** Exercise aim **
Transcribe every record below word for word.

** Collected data **
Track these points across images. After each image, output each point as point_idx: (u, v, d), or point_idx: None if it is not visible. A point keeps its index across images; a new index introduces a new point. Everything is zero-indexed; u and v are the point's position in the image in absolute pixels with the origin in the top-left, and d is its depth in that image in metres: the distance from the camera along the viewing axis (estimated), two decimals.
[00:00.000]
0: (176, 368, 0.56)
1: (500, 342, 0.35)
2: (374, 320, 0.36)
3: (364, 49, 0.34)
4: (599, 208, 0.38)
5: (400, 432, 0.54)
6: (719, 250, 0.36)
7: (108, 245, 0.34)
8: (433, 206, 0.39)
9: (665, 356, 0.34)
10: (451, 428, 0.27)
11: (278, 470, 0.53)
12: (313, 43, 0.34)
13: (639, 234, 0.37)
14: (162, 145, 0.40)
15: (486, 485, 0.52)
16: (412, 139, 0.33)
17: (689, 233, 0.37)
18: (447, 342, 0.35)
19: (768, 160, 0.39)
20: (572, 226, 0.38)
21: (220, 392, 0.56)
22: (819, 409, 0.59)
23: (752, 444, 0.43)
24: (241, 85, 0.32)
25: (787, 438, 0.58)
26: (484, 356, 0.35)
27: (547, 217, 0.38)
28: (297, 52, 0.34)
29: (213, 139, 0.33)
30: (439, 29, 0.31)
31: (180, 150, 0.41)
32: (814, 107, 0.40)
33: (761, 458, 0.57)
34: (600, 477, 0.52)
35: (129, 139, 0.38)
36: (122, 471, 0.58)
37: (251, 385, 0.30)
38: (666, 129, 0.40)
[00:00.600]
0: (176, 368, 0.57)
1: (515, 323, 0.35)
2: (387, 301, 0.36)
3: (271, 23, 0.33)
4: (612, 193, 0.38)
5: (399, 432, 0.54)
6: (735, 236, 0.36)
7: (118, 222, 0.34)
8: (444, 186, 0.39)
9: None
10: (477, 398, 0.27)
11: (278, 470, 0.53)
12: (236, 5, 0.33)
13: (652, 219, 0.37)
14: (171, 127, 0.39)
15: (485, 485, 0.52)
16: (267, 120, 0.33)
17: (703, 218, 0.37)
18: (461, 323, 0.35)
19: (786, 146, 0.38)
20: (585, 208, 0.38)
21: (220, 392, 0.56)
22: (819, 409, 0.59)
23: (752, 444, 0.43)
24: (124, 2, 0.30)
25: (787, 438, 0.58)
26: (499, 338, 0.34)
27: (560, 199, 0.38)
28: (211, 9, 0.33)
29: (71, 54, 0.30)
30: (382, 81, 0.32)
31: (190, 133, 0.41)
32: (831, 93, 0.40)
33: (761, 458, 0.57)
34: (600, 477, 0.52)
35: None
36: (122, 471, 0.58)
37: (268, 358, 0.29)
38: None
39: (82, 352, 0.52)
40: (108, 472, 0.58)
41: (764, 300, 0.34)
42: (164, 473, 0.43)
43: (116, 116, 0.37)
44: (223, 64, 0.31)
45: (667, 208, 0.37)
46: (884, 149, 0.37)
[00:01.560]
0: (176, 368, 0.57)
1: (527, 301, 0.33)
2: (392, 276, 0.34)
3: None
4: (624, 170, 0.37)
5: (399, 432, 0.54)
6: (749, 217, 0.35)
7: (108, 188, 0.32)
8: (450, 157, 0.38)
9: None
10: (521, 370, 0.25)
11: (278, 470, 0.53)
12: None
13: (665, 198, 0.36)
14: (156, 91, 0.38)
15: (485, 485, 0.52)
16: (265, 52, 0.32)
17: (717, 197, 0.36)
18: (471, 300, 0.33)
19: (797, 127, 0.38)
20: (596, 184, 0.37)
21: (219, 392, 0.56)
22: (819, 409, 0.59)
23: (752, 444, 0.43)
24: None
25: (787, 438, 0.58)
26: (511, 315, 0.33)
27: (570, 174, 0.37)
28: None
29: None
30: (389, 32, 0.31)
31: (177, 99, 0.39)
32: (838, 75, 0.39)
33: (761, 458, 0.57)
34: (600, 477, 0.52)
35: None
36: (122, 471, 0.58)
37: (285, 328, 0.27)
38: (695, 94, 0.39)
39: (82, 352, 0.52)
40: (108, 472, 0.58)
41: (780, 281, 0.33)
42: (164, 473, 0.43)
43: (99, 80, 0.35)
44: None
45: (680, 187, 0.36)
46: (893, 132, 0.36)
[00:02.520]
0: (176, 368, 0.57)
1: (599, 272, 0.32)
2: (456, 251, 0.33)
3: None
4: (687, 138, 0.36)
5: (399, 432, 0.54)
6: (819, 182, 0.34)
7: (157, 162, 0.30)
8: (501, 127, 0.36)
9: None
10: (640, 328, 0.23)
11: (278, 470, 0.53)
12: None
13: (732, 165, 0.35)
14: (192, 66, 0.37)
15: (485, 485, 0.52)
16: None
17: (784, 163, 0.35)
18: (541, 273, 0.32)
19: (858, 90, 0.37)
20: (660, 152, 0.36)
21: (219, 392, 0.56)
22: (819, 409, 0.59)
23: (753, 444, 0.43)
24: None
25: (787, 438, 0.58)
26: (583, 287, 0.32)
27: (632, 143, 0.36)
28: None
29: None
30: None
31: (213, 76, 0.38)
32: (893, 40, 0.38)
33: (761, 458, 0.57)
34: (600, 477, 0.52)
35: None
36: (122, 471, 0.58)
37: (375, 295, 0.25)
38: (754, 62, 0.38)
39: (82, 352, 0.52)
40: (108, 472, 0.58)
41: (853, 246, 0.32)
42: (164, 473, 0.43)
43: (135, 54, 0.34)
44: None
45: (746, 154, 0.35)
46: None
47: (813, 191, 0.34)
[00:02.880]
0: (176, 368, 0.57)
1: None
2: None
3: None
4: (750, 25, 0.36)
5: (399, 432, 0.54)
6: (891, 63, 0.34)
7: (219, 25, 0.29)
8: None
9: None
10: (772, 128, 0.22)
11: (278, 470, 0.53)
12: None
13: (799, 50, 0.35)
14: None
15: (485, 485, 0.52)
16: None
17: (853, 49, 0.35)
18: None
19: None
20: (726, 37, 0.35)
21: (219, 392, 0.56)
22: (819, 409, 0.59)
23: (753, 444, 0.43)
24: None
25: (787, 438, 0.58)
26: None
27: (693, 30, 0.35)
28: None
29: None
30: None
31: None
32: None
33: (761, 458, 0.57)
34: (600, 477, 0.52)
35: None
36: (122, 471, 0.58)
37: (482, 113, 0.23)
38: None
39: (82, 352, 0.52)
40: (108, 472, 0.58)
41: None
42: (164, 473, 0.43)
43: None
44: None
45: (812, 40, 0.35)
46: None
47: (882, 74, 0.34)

** Output **
Track these points across images. After each image, output each point as point_idx: (u, v, d), or point_idx: None if it is not visible. A point keeps its index across images; a new index introduces a new point. Everything is zero-indexed; u and v are the point's position in the image in absolute pixels with the origin in the top-left, and d is its depth in that image in metres: the distance from the camera along the viewing axis (estimated), two decimals.
[00:00.000]
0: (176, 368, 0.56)
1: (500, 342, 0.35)
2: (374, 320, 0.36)
3: (364, 49, 0.34)
4: (599, 208, 0.38)
5: (400, 432, 0.54)
6: (719, 250, 0.36)
7: (108, 245, 0.34)
8: (433, 206, 0.39)
9: (665, 356, 0.34)
10: (451, 428, 0.27)
11: (278, 470, 0.53)
12: (313, 43, 0.34)
13: (639, 234, 0.37)
14: (162, 145, 0.40)
15: (486, 485, 0.52)
16: (412, 139, 0.33)
17: (689, 233, 0.37)
18: (447, 342, 0.35)
19: (768, 160, 0.39)
20: (572, 226, 0.38)
21: (220, 392, 0.56)
22: (819, 409, 0.59)
23: (752, 444, 0.43)
24: (241, 85, 0.32)
25: (787, 438, 0.58)
26: (484, 356, 0.35)
27: (547, 217, 0.38)
28: (297, 52, 0.34)
29: (213, 139, 0.33)
30: (439, 29, 0.31)
31: (180, 150, 0.41)
32: (814, 107, 0.40)
33: (761, 458, 0.57)
34: (600, 477, 0.52)
35: (129, 139, 0.38)
36: (122, 471, 0.58)
37: (251, 385, 0.30)
38: (666, 129, 0.40)
[00:00.600]
0: (176, 368, 0.57)
1: (515, 323, 0.35)
2: (387, 301, 0.36)
3: (271, 23, 0.33)
4: (612, 193, 0.38)
5: (399, 432, 0.54)
6: (735, 236, 0.36)
7: (118, 222, 0.34)
8: (444, 186, 0.39)
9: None
10: (477, 398, 0.27)
11: (278, 470, 0.53)
12: (236, 5, 0.33)
13: (652, 219, 0.37)
14: (171, 127, 0.39)
15: (485, 485, 0.52)
16: (267, 120, 0.33)
17: (703, 218, 0.37)
18: (461, 323, 0.35)
19: (786, 146, 0.38)
20: (585, 208, 0.38)
21: (220, 392, 0.56)
22: (819, 409, 0.59)
23: (752, 444, 0.43)
24: (124, 2, 0.30)
25: (787, 438, 0.58)
26: (499, 338, 0.34)
27: (560, 199, 0.38)
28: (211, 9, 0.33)
29: (71, 54, 0.30)
30: (382, 81, 0.32)
31: (190, 133, 0.41)
32: (831, 93, 0.40)
33: (761, 458, 0.57)
34: (600, 477, 0.52)
35: None
36: (122, 471, 0.58)
37: (268, 358, 0.29)
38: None
39: (82, 352, 0.52)
40: (108, 472, 0.58)
41: (764, 300, 0.34)
42: (164, 473, 0.43)
43: (116, 116, 0.37)
44: (223, 64, 0.31)
45: (667, 208, 0.37)
46: (884, 149, 0.37)
[00:01.560]
0: (176, 368, 0.57)
1: (527, 301, 0.33)
2: (392, 276, 0.34)
3: None
4: (624, 170, 0.37)
5: (399, 432, 0.54)
6: (749, 217, 0.35)
7: (108, 188, 0.32)
8: (450, 157, 0.38)
9: None
10: (521, 370, 0.25)
11: (278, 470, 0.53)
12: None
13: (665, 198, 0.36)
14: (156, 91, 0.38)
15: (485, 485, 0.52)
16: (265, 52, 0.32)
17: (717, 197, 0.36)
18: (471, 300, 0.33)
19: (797, 127, 0.38)
20: (596, 184, 0.37)
21: (219, 392, 0.56)
22: (819, 409, 0.59)
23: (752, 444, 0.43)
24: None
25: (787, 438, 0.58)
26: (511, 315, 0.33)
27: (570, 174, 0.37)
28: None
29: None
30: (389, 32, 0.31)
31: (177, 99, 0.39)
32: (838, 75, 0.39)
33: (761, 458, 0.57)
34: (600, 477, 0.52)
35: None
36: (122, 471, 0.58)
37: (285, 328, 0.27)
38: (695, 94, 0.39)
39: (82, 352, 0.52)
40: (108, 472, 0.58)
41: (780, 281, 0.33)
42: (164, 473, 0.43)
43: (99, 80, 0.35)
44: None
45: (680, 187, 0.36)
46: (893, 132, 0.36)
[00:02.520]
0: (176, 368, 0.57)
1: (599, 272, 0.32)
2: (456, 251, 0.33)
3: None
4: (687, 138, 0.36)
5: (399, 432, 0.54)
6: (819, 182, 0.34)
7: (157, 162, 0.30)
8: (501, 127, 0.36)
9: None
10: (640, 328, 0.23)
11: (278, 470, 0.53)
12: None
13: (732, 165, 0.35)
14: (192, 66, 0.37)
15: (485, 485, 0.52)
16: None
17: (784, 163, 0.35)
18: (541, 273, 0.32)
19: (858, 90, 0.37)
20: (660, 152, 0.36)
21: (219, 392, 0.56)
22: (819, 409, 0.59)
23: (753, 444, 0.43)
24: None
25: (787, 438, 0.58)
26: (583, 287, 0.32)
27: (632, 143, 0.36)
28: None
29: None
30: None
31: (213, 76, 0.38)
32: (893, 40, 0.38)
33: (761, 458, 0.57)
34: (600, 477, 0.52)
35: None
36: (122, 471, 0.58)
37: (375, 295, 0.25)
38: (754, 62, 0.38)
39: (82, 352, 0.52)
40: (108, 472, 0.58)
41: (853, 246, 0.32)
42: (164, 473, 0.43)
43: (135, 54, 0.34)
44: None
45: (746, 154, 0.35)
46: None
47: (813, 191, 0.34)
[00:02.880]
0: (176, 368, 0.57)
1: None
2: None
3: None
4: (750, 25, 0.36)
5: (399, 432, 0.54)
6: (891, 63, 0.34)
7: (219, 25, 0.29)
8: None
9: None
10: (772, 128, 0.22)
11: (278, 470, 0.53)
12: None
13: (799, 50, 0.35)
14: None
15: (485, 485, 0.52)
16: None
17: (853, 49, 0.35)
18: None
19: None
20: (726, 37, 0.35)
21: (219, 392, 0.56)
22: (819, 409, 0.59)
23: (753, 444, 0.43)
24: None
25: (787, 438, 0.58)
26: None
27: (693, 30, 0.35)
28: None
29: None
30: None
31: None
32: None
33: (761, 458, 0.57)
34: (600, 477, 0.52)
35: None
36: (122, 471, 0.58)
37: (482, 113, 0.23)
38: None
39: (82, 352, 0.52)
40: (108, 472, 0.58)
41: None
42: (164, 473, 0.43)
43: None
44: None
45: (812, 40, 0.35)
46: None
47: (882, 74, 0.34)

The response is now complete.